Yes, Fei was abused as a child, but not in the way you would expect. This part of the story is long and complicated, but the short of it is that his mother was possessed by another character, Miang  (whom we will talk about another time), and she subjected him to horrific scientific experiments. Eventually, as stated in the videos, the pain of these experiments became too much and he began to develop another persona to deal with the trauma. A darker, evil persona that began to want only to destroy. This Persona would later be given the name of "Id"

the Id personality would take over whenever anything bad would happen to Fei. This is one of the things that separates Fei from other RPG (and other video game characters in general I suppose) protagonists, in that he is one of the frew to actually have multiple personalities. Three of them in fact. And this is where Freud's theory of the Ego, Super ego and the Id comes into play. To understand this we have to look at Fei's three personalities. Which are referred to in game as:
Fei, Id and the Coward.

1. Id.
2. The Coward (Fei's original personality).
3. and the artificial persona known as 'Fei' (the one we come to know throughout the majority of the game).

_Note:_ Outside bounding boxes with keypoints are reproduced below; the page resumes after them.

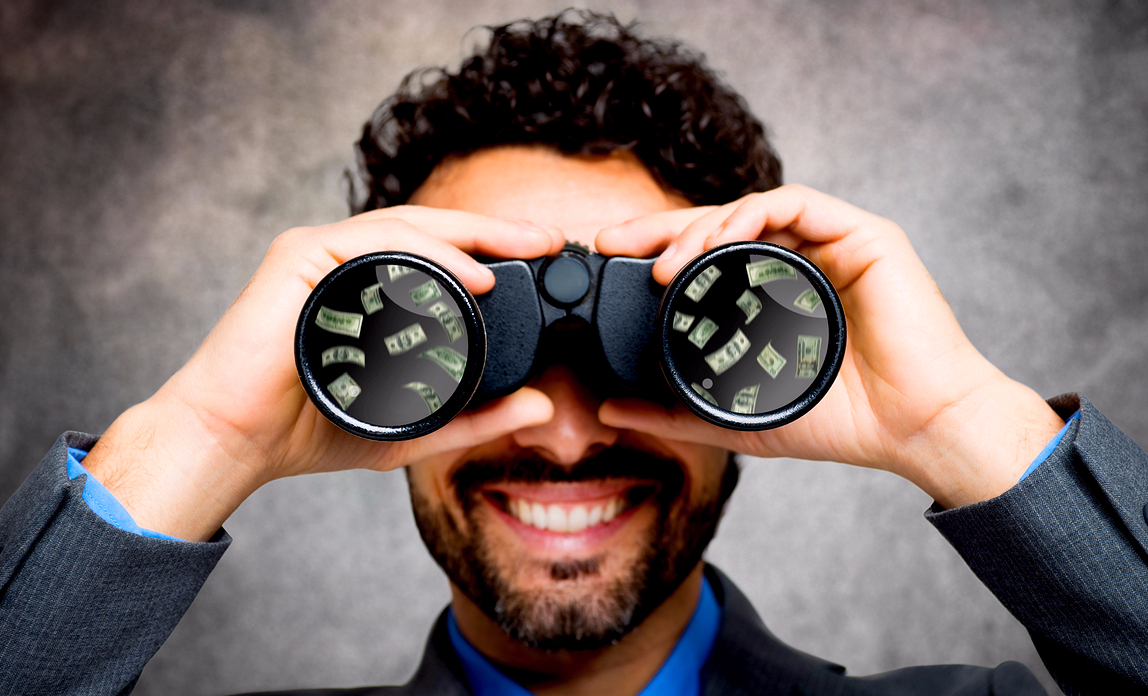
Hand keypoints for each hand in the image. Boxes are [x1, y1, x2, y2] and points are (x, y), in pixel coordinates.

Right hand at [84, 207, 563, 539]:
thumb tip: (542, 407)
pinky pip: (373, 243)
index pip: (442, 253)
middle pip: (433, 230)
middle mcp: (346, 260)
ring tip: (523, 248)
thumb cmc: (311, 428)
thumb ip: (476, 417)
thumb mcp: (415, 423)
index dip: (494, 247)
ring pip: (409, 227)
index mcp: (369, 285)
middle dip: (497, 230)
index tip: (545, 254)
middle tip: (550, 238)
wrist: (238, 442)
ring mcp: (322, 252)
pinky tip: (471, 274)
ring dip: (471, 234)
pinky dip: (427, 254)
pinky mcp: (300, 256)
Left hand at [595, 184, 1064, 508]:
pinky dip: (749, 215)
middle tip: (613, 241)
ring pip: (751, 210)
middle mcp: (801, 261)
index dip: (657, 251)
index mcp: (775, 294)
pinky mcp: (863, 235)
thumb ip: (674, 412)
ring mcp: (832, 244)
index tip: (611, 258)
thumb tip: (607, 410)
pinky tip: (715, 240)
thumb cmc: (841, 422)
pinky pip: (796, 204)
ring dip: (699, 227)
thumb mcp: (737, 416)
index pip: (707, 258)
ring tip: (661, 262)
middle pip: (720, 226)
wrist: (914, 428)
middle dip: (661, 228)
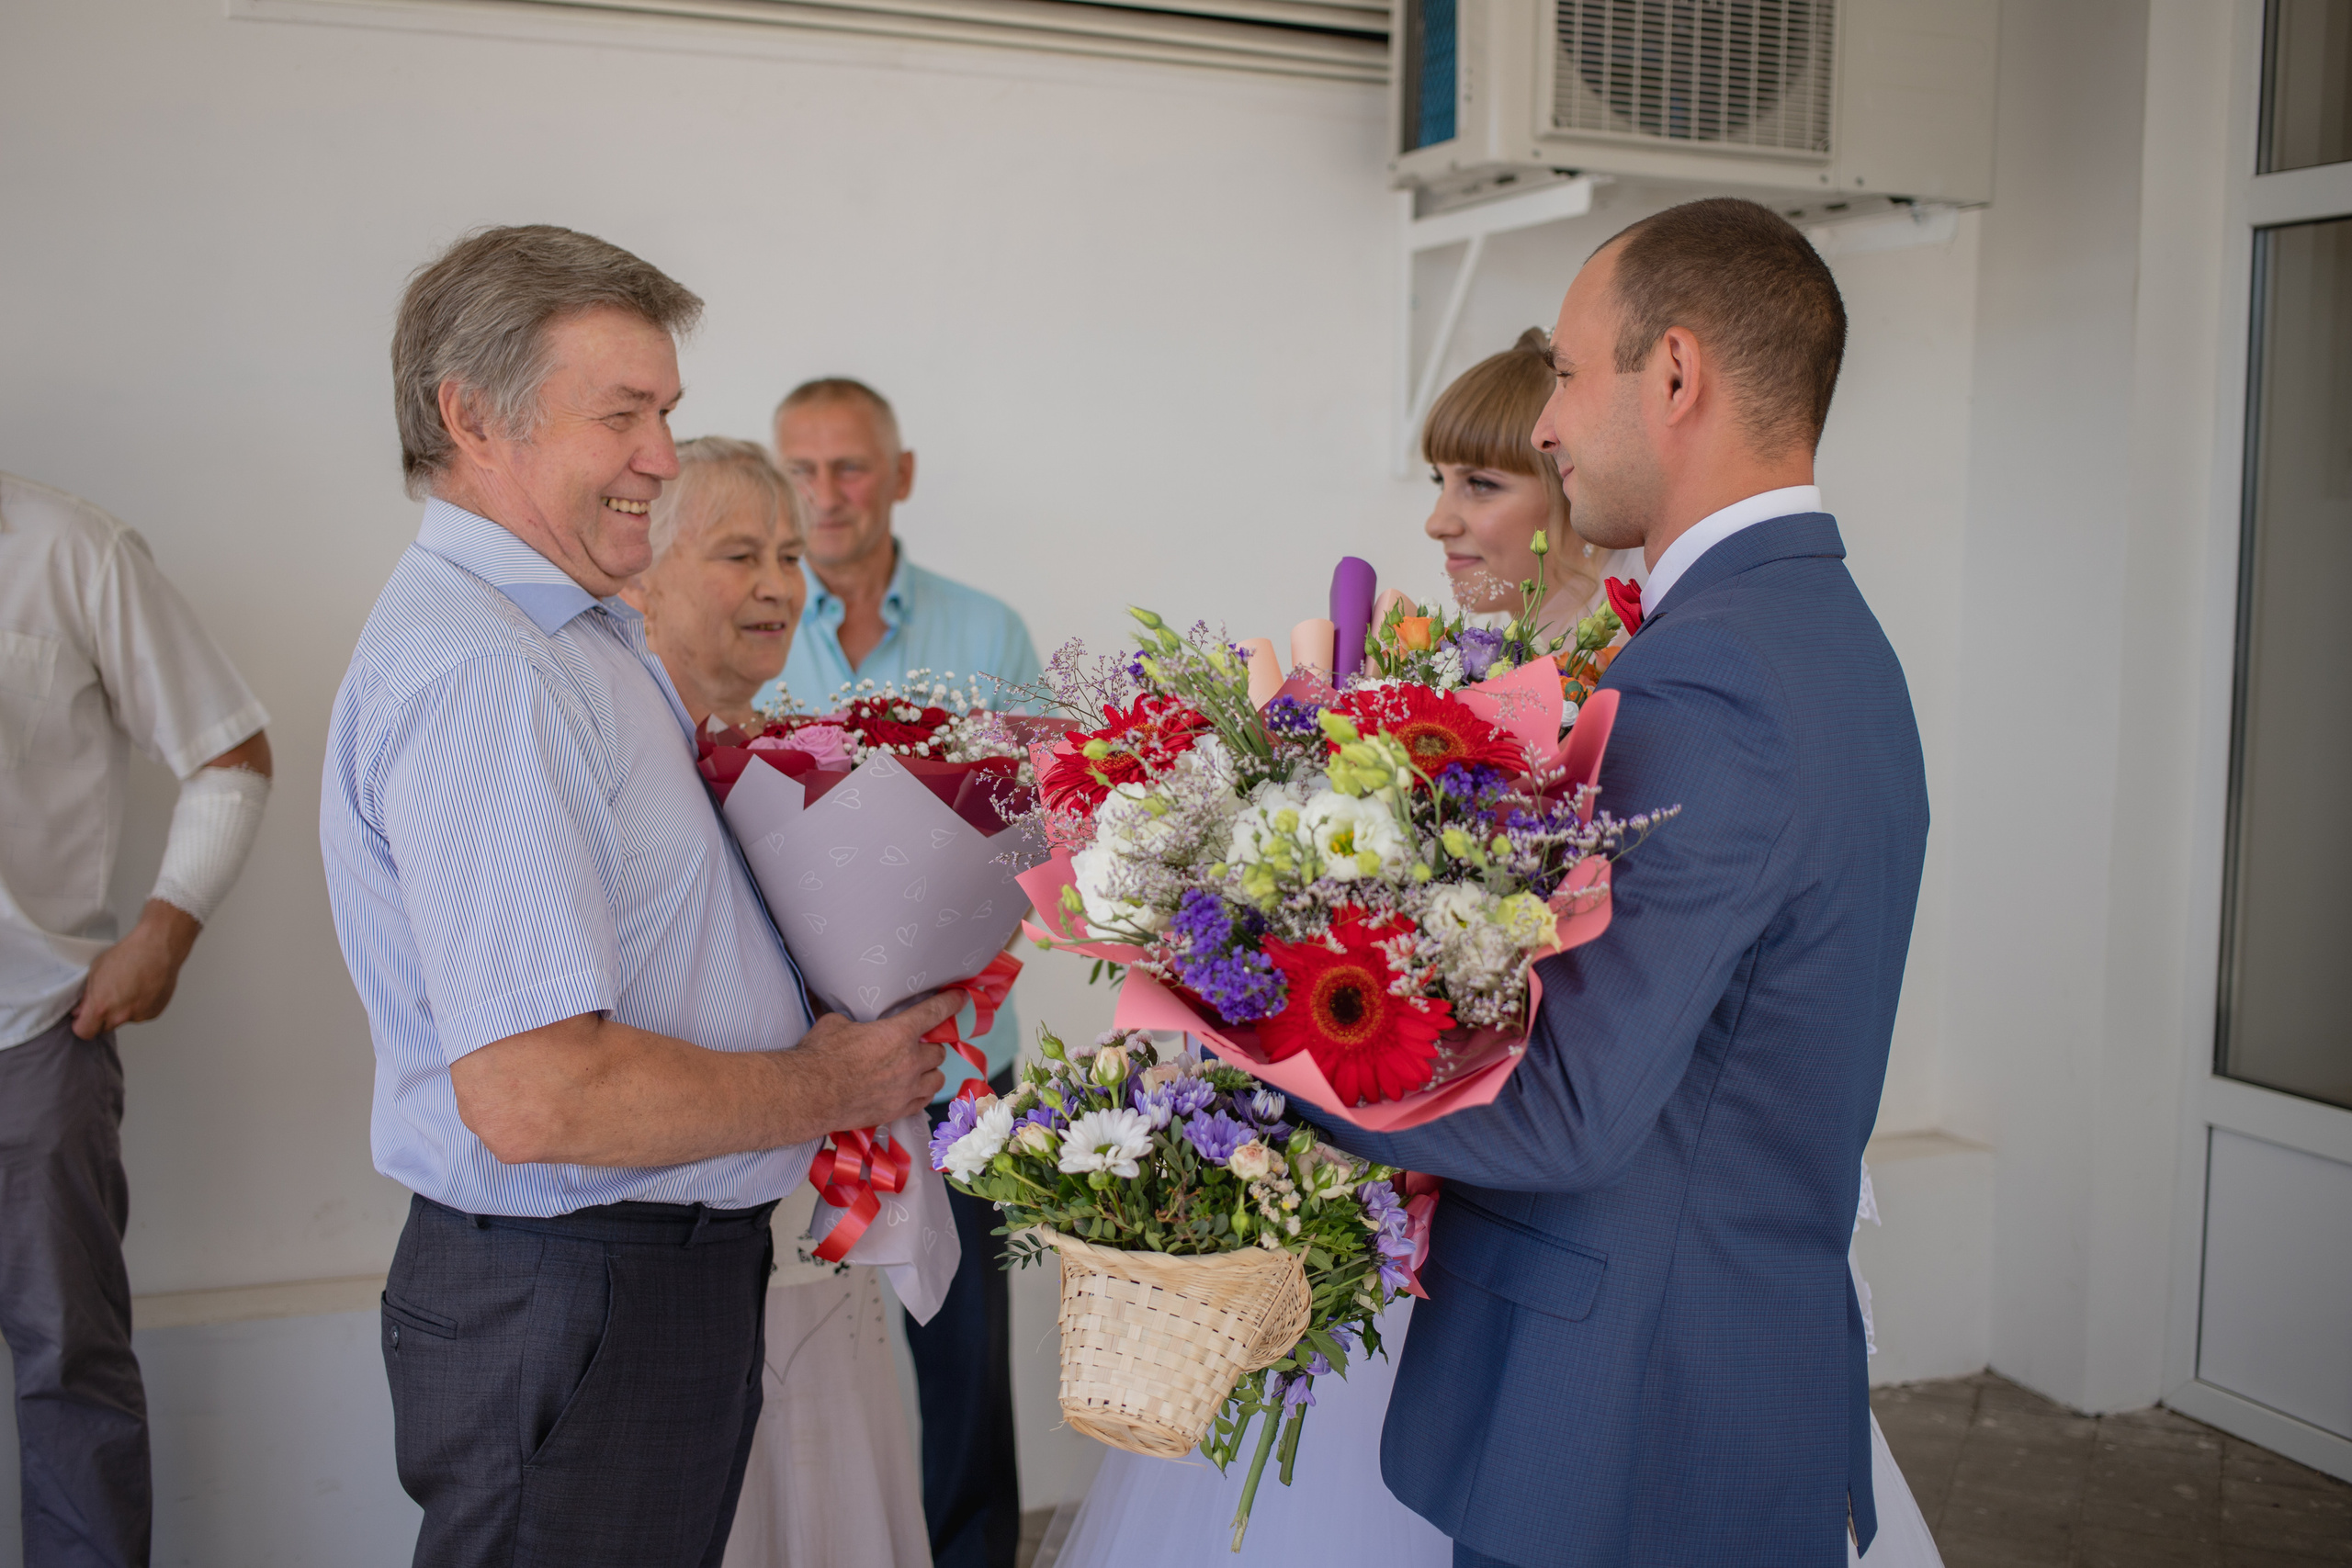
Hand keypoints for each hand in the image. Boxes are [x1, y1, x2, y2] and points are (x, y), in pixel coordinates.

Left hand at [73, 899, 200, 1038]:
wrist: (158, 947)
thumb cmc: (128, 955)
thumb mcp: (96, 972)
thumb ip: (87, 996)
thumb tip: (81, 1010)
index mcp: (101, 1007)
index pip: (85, 1032)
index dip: (82, 1025)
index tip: (83, 1019)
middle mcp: (121, 1015)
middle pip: (105, 1027)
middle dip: (103, 1018)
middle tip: (108, 998)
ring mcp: (140, 1014)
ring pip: (125, 1020)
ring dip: (124, 1010)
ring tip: (129, 988)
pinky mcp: (155, 1011)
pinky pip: (142, 1014)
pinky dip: (140, 1005)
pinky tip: (142, 988)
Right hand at [788, 992, 961, 1129]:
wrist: (809, 1095)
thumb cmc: (819, 1055)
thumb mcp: (836, 1024)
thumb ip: (855, 1024)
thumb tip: (851, 1025)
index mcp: (897, 1033)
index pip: (934, 1013)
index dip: (950, 1003)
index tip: (961, 998)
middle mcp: (909, 1061)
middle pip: (938, 1053)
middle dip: (930, 1048)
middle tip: (918, 1047)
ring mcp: (905, 1090)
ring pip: (936, 1080)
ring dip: (930, 1073)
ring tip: (917, 1071)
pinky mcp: (897, 1111)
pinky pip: (923, 1102)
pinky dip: (921, 1094)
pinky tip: (911, 1091)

Id, like his Freudian counterpart, is unchecked aggression and rage, he represents the unconscious part of Fei's mind. That much is obvious, but what about the other two? Well, the Coward would be the Ego. He's the rational and peaceful side of Fei's mind, Id hates the Coward because he keeps all the happy memories of childhood to himself. So this leaves the artificial persona of Fei as the Super Ego, which acts as the mediator between the two. Although in the game this is done completely unconsciously, as Fei experience memory loss when the Id personality is in control, that is until toward the end of the game where his three personalities are fused back into one.  

There is a lot more to Fei's character that I'm not going to cover here because then we'd be here all night (I.e.: the depression he feels throughout the game, the past lives ect), but what I have outlined alone is enough to show why he's such a great character. He's psychologically possible, and in that sense, he's completely relatable as a character. And a type of character that I wish would show up more in games.